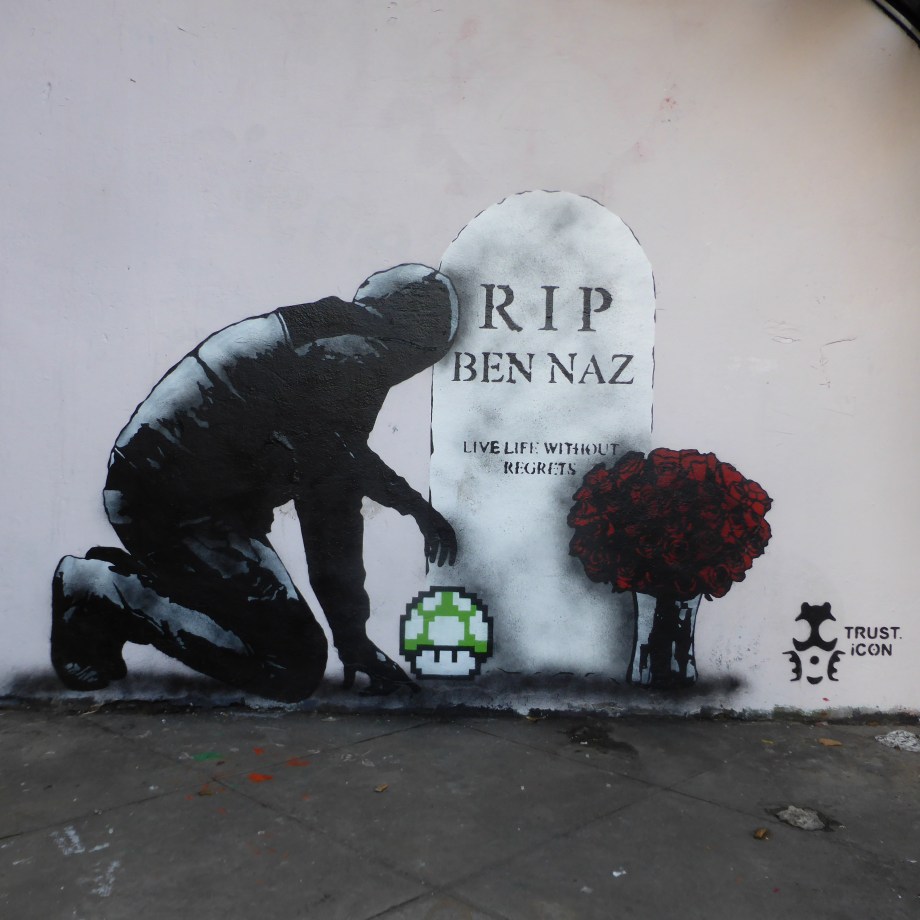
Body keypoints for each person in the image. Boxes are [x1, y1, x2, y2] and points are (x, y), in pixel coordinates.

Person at [51, 264, 458, 701]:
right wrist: (416, 508)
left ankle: (114, 592)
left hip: (187, 504)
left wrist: (351, 638)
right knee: (291, 666)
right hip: (175, 506)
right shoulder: (347, 355)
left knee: (282, 648)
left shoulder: (331, 340)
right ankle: (107, 590)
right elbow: (339, 473)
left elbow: (331, 512)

▬▬▬

EXERCISE PROMPT — Retype every entry above exactly, leaving out the pictures.

WRITTEN ANSWER —
Body keypoints for each person in the image. Boxes are [x1, y1, x2, y2] and points are (x, y), in pixel coordinates.

Person at [51, 264, 458, 701]:
right wrist: (416, 508)
left ankle: (114, 592)
left hip: (187, 504)
left wrist: (351, 638)
right knee: (291, 666)
right hip: (175, 506)
right shoulder: (347, 355)
left knee: (282, 648)
left shoulder: (331, 340)
right ankle: (107, 590)
right elbow: (339, 473)
left elbow: (331, 512)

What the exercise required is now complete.